# Page
Recorded on 05/22/2012, uploaded on 05/22/2012
Musician's or Publisher's Notes
Like the fantasia, the title “impromptu” is used to describe a piece of music written in an improvisatory manner. Its first recorded use was in 1817 by a publisher to describe a piece by the Czech composer Jan Václav Voříšek. More famously, however, Franz Schubert composed eight such pieces in 1827 and since then the term “impromptu” became popular with many Romantic and even 20th century composers. Ironically, many of the pieces that bear the title possess well delineated forms and betray a more rigorous thought process rather than spur-of-the-moment inspiration. Such is the case with Chopin’s impromptus.
Composed in 1842 and published the following year, the Impromptu No. 3 in G-flat major, op. 51 was dedicated to the Countess Esterházy. Though it appears as the third of the four Impromptus in the catalogue of Chopin’s work, the G-flat major Impromptu was actually the last composed—the Fantasie-Impromptu, op. 66, which appeared in print posthumously, was actually the first in order of composition and published by Chopin’s executor, Julian Fontana, against the composer’s wishes that all his unpublished should be destroyed after his death.

# Set tasks
A: In the program notes, reproduce the passage starting at "Composed in 1842" and ending at "after his death.", swapping "G-flat major" for "F-sharp major".
B: List every composer named in the program notes.
C: Render this sentence from the program notes in French: "Composed in 1842 and published the following year, the Impromptu No. 3 in G-flat major, op. 51 was dedicated to the Countess Esterházy."

[Collected data entries]

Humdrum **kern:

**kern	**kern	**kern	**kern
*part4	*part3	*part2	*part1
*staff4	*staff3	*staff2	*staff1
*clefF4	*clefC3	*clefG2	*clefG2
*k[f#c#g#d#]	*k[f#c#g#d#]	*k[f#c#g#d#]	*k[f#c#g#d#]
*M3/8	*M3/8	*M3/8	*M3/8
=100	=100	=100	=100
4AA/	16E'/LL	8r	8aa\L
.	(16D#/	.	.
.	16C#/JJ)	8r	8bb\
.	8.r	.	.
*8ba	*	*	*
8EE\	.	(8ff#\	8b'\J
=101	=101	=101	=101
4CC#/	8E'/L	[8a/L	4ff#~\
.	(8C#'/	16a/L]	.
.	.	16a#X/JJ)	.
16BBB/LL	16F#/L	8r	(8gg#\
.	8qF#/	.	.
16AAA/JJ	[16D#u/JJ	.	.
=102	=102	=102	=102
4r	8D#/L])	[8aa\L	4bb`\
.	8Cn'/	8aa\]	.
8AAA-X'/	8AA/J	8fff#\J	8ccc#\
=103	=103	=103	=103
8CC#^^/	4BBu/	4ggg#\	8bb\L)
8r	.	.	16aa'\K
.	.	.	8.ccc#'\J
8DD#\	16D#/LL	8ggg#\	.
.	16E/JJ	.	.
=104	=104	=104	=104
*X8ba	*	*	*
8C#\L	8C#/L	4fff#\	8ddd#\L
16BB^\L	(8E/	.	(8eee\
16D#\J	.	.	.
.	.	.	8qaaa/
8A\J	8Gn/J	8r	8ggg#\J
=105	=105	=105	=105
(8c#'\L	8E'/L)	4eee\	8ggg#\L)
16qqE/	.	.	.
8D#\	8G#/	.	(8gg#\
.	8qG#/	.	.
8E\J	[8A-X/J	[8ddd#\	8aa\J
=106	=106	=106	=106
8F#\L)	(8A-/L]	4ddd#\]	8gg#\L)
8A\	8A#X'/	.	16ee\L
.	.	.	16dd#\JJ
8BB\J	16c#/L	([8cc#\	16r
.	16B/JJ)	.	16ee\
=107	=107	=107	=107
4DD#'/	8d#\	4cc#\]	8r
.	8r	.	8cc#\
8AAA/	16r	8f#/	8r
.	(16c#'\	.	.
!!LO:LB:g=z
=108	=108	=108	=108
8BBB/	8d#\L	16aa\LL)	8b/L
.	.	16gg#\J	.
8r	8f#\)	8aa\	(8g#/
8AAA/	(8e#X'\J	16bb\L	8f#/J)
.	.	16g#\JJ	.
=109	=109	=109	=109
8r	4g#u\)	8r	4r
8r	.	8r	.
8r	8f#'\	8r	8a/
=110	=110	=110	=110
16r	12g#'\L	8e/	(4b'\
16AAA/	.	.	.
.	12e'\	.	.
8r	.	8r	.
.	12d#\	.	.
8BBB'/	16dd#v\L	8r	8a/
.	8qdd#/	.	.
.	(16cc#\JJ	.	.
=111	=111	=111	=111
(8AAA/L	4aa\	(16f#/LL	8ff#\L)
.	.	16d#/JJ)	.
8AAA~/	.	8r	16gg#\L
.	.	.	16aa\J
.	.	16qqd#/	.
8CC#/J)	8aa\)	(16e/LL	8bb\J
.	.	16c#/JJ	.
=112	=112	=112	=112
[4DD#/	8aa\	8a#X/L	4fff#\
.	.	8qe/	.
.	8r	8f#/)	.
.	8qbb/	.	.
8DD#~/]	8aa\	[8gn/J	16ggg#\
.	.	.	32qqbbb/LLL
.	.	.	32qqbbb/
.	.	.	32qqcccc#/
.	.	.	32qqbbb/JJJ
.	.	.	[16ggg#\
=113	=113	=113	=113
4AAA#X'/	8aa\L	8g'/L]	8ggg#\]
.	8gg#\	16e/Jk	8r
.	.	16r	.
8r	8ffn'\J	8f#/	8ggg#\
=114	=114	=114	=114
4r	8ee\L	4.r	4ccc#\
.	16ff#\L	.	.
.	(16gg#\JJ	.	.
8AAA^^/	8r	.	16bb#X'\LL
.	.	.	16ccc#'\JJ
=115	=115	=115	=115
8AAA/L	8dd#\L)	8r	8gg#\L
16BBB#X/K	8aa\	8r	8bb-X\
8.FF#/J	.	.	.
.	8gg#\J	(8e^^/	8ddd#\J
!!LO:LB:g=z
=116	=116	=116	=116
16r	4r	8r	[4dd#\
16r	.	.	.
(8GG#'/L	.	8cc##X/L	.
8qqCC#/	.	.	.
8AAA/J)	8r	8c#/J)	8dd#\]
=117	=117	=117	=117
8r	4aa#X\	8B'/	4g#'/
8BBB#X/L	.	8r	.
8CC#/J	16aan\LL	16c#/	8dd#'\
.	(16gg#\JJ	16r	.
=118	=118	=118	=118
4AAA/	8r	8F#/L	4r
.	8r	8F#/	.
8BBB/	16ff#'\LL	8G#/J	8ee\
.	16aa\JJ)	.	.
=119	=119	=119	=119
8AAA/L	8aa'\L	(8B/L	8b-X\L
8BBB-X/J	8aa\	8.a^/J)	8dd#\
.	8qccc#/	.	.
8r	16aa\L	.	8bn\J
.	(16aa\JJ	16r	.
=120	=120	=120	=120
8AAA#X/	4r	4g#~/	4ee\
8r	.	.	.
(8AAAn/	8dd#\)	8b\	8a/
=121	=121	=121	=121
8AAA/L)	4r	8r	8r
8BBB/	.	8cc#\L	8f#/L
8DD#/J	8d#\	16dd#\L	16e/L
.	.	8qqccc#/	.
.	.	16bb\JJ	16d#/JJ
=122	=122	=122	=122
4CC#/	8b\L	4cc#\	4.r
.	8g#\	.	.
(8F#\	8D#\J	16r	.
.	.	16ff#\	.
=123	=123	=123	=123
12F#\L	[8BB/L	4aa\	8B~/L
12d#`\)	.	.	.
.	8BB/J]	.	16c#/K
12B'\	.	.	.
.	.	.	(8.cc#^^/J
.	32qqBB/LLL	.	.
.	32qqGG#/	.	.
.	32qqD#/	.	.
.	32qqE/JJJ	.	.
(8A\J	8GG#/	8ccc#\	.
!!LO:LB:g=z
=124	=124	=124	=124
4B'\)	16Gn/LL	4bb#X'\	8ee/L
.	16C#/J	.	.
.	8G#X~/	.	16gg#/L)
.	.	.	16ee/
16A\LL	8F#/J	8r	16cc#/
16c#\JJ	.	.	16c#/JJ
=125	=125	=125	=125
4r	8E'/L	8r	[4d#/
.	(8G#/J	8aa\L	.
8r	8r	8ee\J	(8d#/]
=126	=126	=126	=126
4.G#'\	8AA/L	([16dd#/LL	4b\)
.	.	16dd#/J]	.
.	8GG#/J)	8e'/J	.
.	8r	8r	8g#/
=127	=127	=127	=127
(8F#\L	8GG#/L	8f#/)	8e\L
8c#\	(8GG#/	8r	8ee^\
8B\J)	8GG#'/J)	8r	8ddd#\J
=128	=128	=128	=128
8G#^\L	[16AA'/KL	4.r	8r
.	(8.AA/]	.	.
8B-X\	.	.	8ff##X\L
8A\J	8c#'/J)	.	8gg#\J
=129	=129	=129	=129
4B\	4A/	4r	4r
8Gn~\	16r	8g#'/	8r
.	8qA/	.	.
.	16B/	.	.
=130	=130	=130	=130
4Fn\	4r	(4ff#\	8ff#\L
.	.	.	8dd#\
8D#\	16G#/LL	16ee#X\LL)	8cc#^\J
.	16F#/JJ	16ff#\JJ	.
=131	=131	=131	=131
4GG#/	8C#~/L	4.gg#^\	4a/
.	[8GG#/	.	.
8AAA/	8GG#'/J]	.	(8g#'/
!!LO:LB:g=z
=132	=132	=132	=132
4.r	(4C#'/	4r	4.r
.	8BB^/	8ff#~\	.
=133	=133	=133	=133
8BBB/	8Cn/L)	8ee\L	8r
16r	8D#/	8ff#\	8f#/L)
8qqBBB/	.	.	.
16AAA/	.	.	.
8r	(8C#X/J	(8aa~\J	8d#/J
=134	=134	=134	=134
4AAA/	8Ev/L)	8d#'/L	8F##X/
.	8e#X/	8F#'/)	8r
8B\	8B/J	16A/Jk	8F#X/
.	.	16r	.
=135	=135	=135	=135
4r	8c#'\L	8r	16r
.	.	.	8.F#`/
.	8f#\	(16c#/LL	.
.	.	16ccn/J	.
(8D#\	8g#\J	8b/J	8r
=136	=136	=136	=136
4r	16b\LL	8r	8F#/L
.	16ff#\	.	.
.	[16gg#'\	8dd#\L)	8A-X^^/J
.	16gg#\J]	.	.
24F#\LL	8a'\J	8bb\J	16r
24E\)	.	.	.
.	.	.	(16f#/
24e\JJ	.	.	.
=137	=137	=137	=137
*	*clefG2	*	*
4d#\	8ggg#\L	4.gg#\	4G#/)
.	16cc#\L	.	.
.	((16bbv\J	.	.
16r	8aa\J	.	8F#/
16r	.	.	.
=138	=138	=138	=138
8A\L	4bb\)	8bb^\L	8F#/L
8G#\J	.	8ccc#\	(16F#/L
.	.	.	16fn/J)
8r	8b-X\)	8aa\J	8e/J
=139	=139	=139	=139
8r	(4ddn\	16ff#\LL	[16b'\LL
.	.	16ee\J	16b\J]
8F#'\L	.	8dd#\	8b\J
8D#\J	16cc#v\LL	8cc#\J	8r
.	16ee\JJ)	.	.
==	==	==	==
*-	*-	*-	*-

# Answers for this exercise
A:
Composed in 1842 and published the following year, the Impromptu No. 3 in F-sharp major, op. 51 was dedicated to the Countess Esterházy. Though it appears as the third of the four Impromptus in the catalogue of Chopin’s work, the F-sharp major Impromptu was actually the last composed—the Fantasie-Impromptu, op. 66, which appeared in print posthumously, was actually the first in order of composition and published by Chopin’s executor, Julian Fontana, against the composer’s wishes that all his unpublished should be destroyed after his death.

B: Jan Václav Voříšek, Franz Schubert, Chopin

C: Composé en 1842 et publié l’année suivante, l’Impromptu n° 3 en sol bémol majeur, op. 51, fut dédié à la comtesse Esterházy.